Sciatica from chemical radiculitis is a highly controversial medical subject, since many doctors do not agree that the chemical radiculitis condition even exists, and if it does, that it may be capable of enacting widespread sciatica pain, rather than minor localized nerve symptoms.
Chemical radiculitis is a process by which the spinal nerve tissues are chemically irritated by leaking intervertebral disc proteins. Chemical radiculitis is one of the possible explanations for structurally-induced sciatica symptoms, when an annular tear is present, but no definitive nerve compression is deemed to exist.
article will provide an account of how chemical nerve root irritation
may be responsible for sciatica sufferings in rare instances.
Chemical radiculitis is a theoretical condition in which a patient suffers a ruptured disc or annular tear and endures the leaking of internal disc proteins unto sensitive neurological tissues. The thought goes that this protein is an irritant and therefore creates pain when contact with nerves occurs.
It must be noted that annular tears, disc ruptures and disc extrusions are commonplace and are not necessarily painful at all. Many patients have obvious conditions in which the disc proteins contact the nerves, but enact no pain at all. Therefore, it is part of the working theory that only some patients may have particular sensitivities to the disc proteins enough to warrant painful expressions in neurological tissue.
Even in patients who may show the susceptibility to pain from chemical irritation conditions, it is not clear why sciatica would be the result, as opposed to localized nerve pain. Most of the nerves in question are small and located in the vicinity of the herniation, including in and around the spinal joints and vertebral endplates.
Of course, if the tissue in question is a spinal nerve root which makes contact with the irritating proteins, then at least there is some viability for the diagnosis to be correct. However, even in the vast majority of these possible scenarios, the symptoms produced are far too diverse and wide ranging to be produced from single level protein irritant contact with a nerve root, basically voiding the diagnostic theory in most cases.
Chemical radiculitis is a diagnosis which often comes into play after multiple failed attempts at treatment for a herniated disc using conservative, moderate or even surgical modalities.
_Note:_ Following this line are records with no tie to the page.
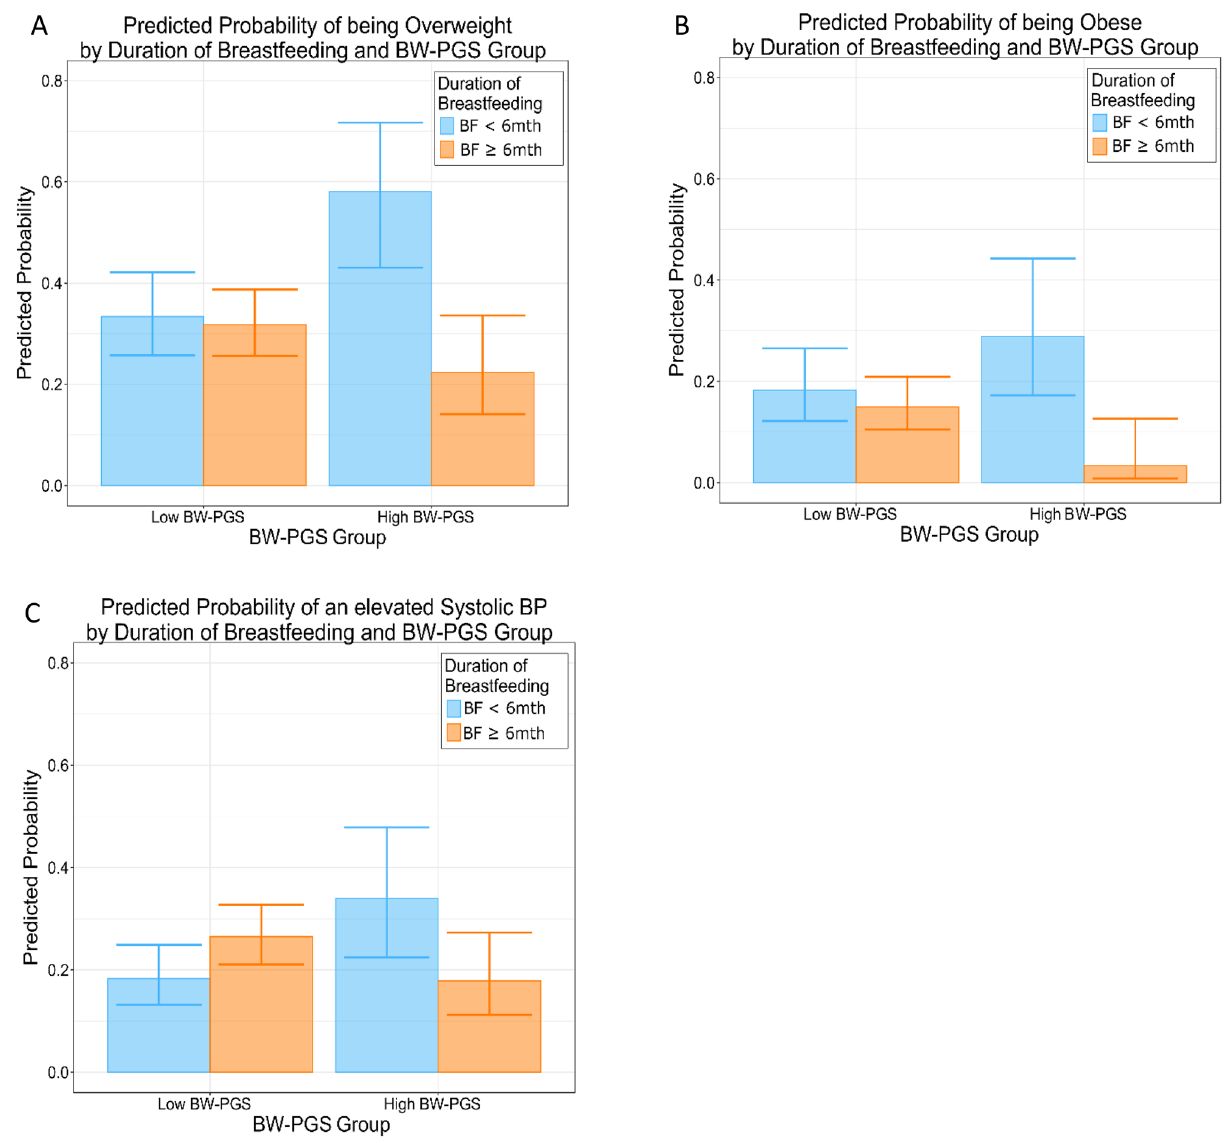
Figure 3. Predicted probability of adverse adult health outcomes at 22 years of age by BW-PGS group (High vs Low) and Duration of any Breastfeeding (< 6 months vs ≥ 6 months). A low BW-PGS is defined as those in the 0-80th percentile of the BW-PGS within the Raine Study participants, while a high BW-PGS is defined as those in the highest quintile (80-100th percentile) of the BW-PGS within the Raine Study participants. ( A ): Predicted probability of being obese (BMI ≥ 25 kg/m 2 ) at 22 years of age by BW-PGS and duration of breastfeeding; ( B ): Predicted probability of being obese (BMI ≥ 30 kg/m 2 ) at 22 years of age by BW-PGS and duration of breastfeeding; ( C ): Predicted probability of being an elevated systolic BP (SBP ≥ 120 mmHg) at 22 years of age by BW-PGS and duration of breastfeeding. (Figure generated using ggplot2 in Refs. 37,38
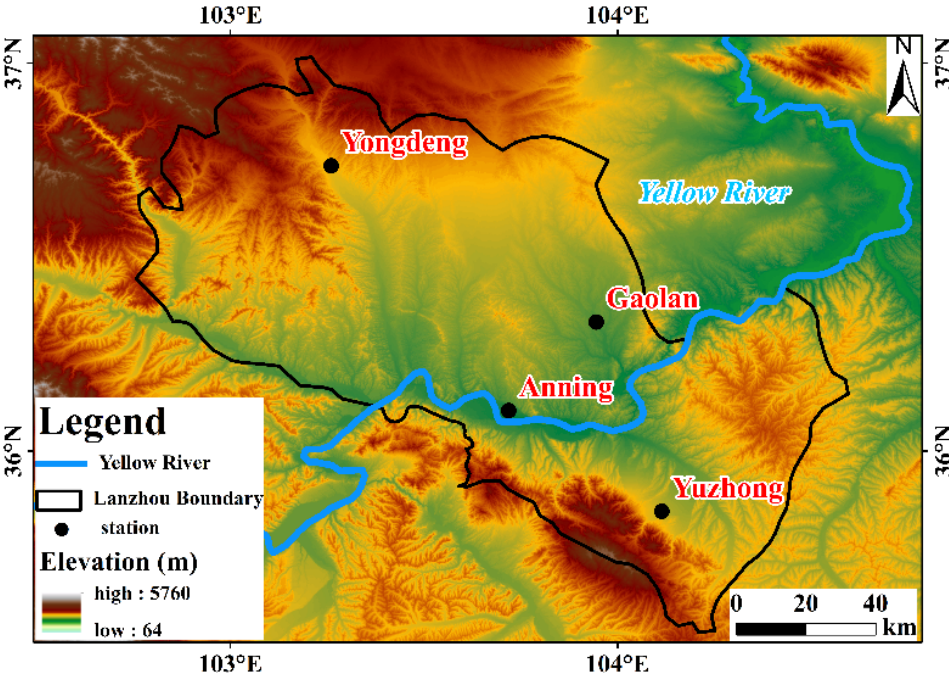
Figure 1. Spatial distribution of sampling stations (Anning, Yuzhong, Gaolan and Yongdeng) in Lanzhou, China. The black polygon denotes the administrative boundary of Lanzhou city. The blue curve denotes the Yellow River.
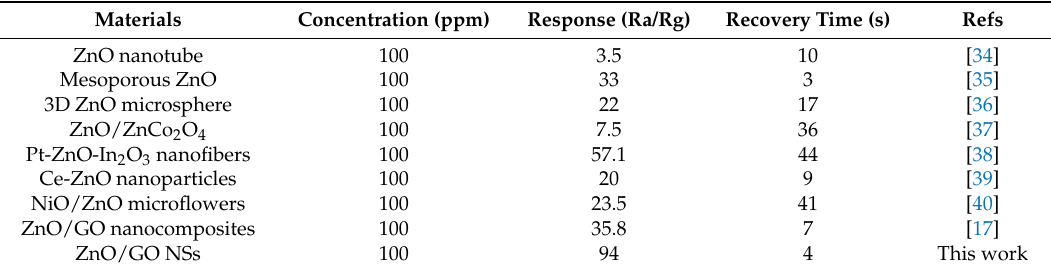
Table 1. The sensing properties comparison of graphene-like porous ZnO/graphene oxide nanosheets with the reported acetone vapor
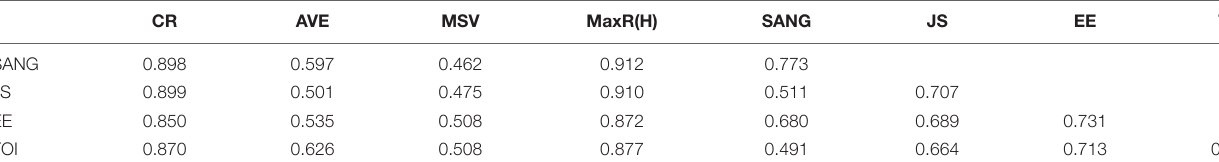
TABLE 4 | Discriminatory validity.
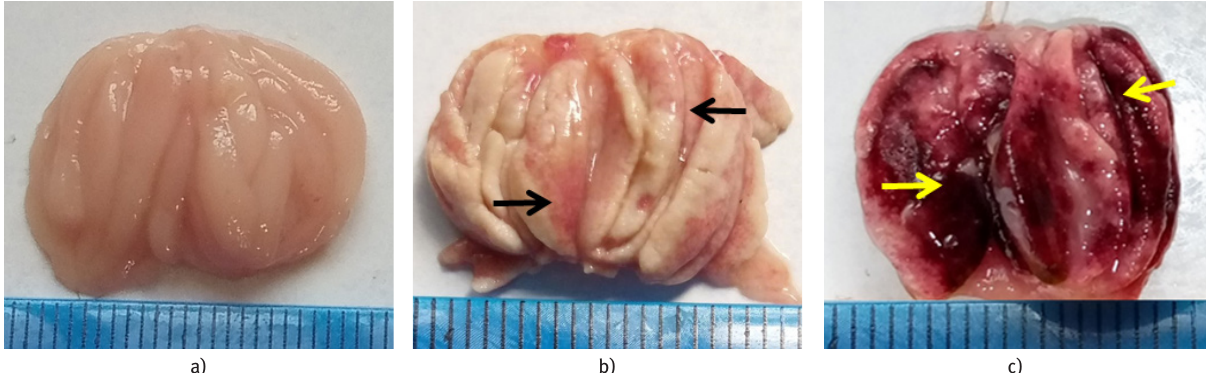
Figure 2: Photograph of bursal plicae of chickens post-inoculation and/or exposure to a very virulent infectious bursal disease virus. Note intact plicae in group A (a), congested plicae (arrows) in group B (b), haemorrhagic plicae (arrows) in group C (c)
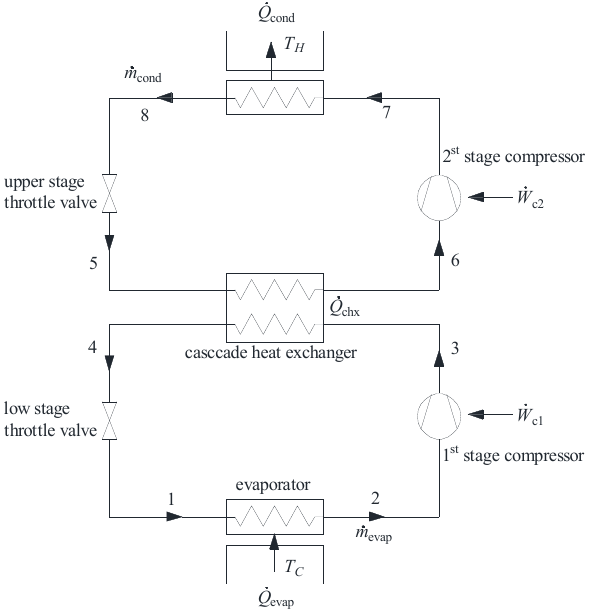
Figure 1. Principle of cascade heat pump system.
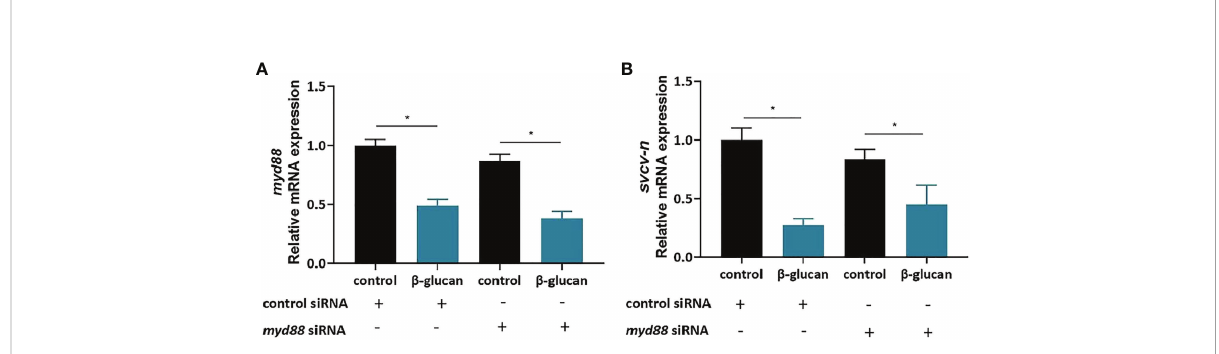
FIGURE 8 Myd88 is not required for b -glucan to protect against SVCV infection. (A) The knockdown ef fi ciency of myd88 (n = 6); (B) Effects of b -glucan on the mRNA expression of SVCV N protein after siRNA knockdown of myd88 (n = 6). Values represent the means ± SEM. * P <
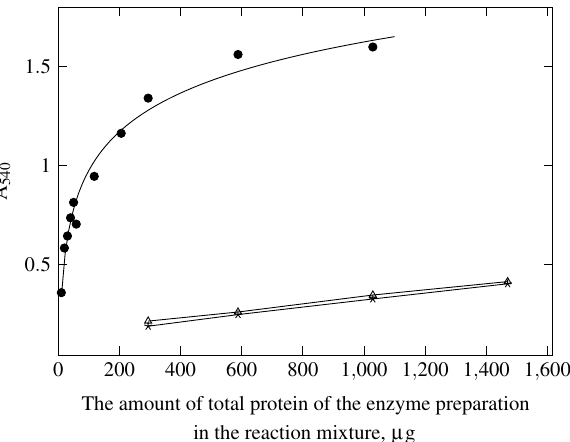
Figure 3. The accumulation of the products of the HA cleavage reaction using the HPC homogenate and the commercial preparation Lydazum depending on the amount of the total protein of the preparation in ◦ the reaction mixture, incubation at 38 C, 20 min, in an acetate buffer (pH 5.62): HPC homogenate, preparation Lydazum, preparation Lydazum (repeat).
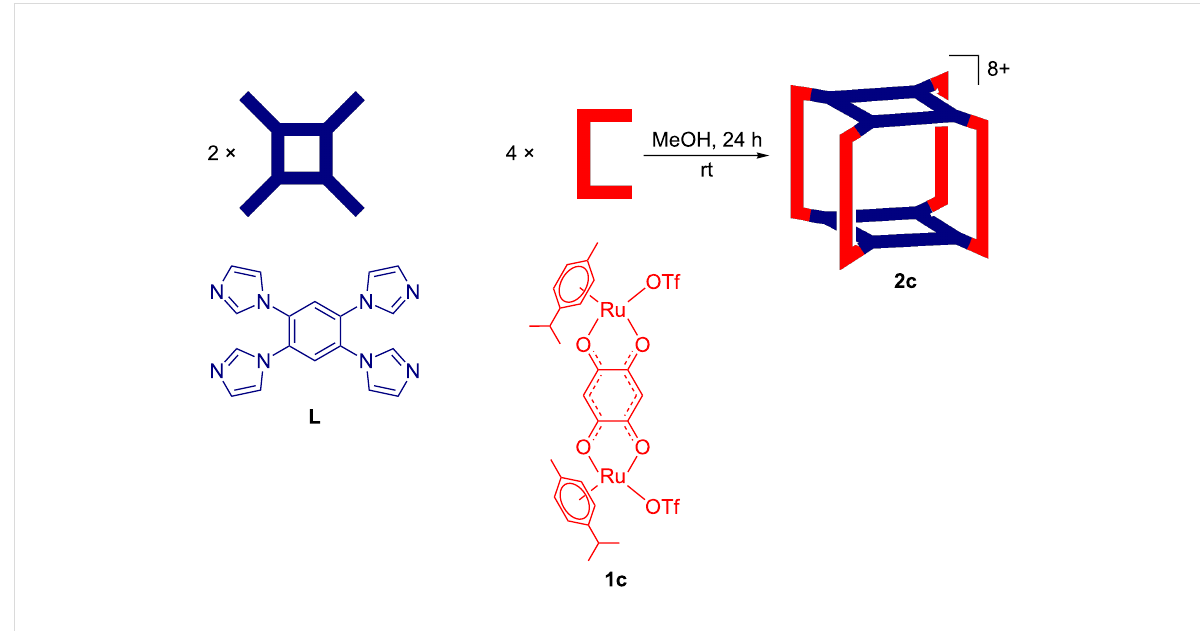
Scheme 3: Formation of an octanuclear macrocycle 2c upon reaction of Ru(II) 2 -based acceptors 1c with imidazole-based tetratopic donor L in methanol at room temperature.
Eventually if the patient demands answers that the doctor can not provide them, the chemical radiculitis diagnosis may be proposed, particularly in patients with known annular tears, ruptures or extrusions.
In cases where the diagnosis is correct, flushing injections can usually relieve the symptoms and if no improvement is experienced from multiple rounds of epidural injections, then patients would be wise to truly reconsider the validity of the diagnosed theory.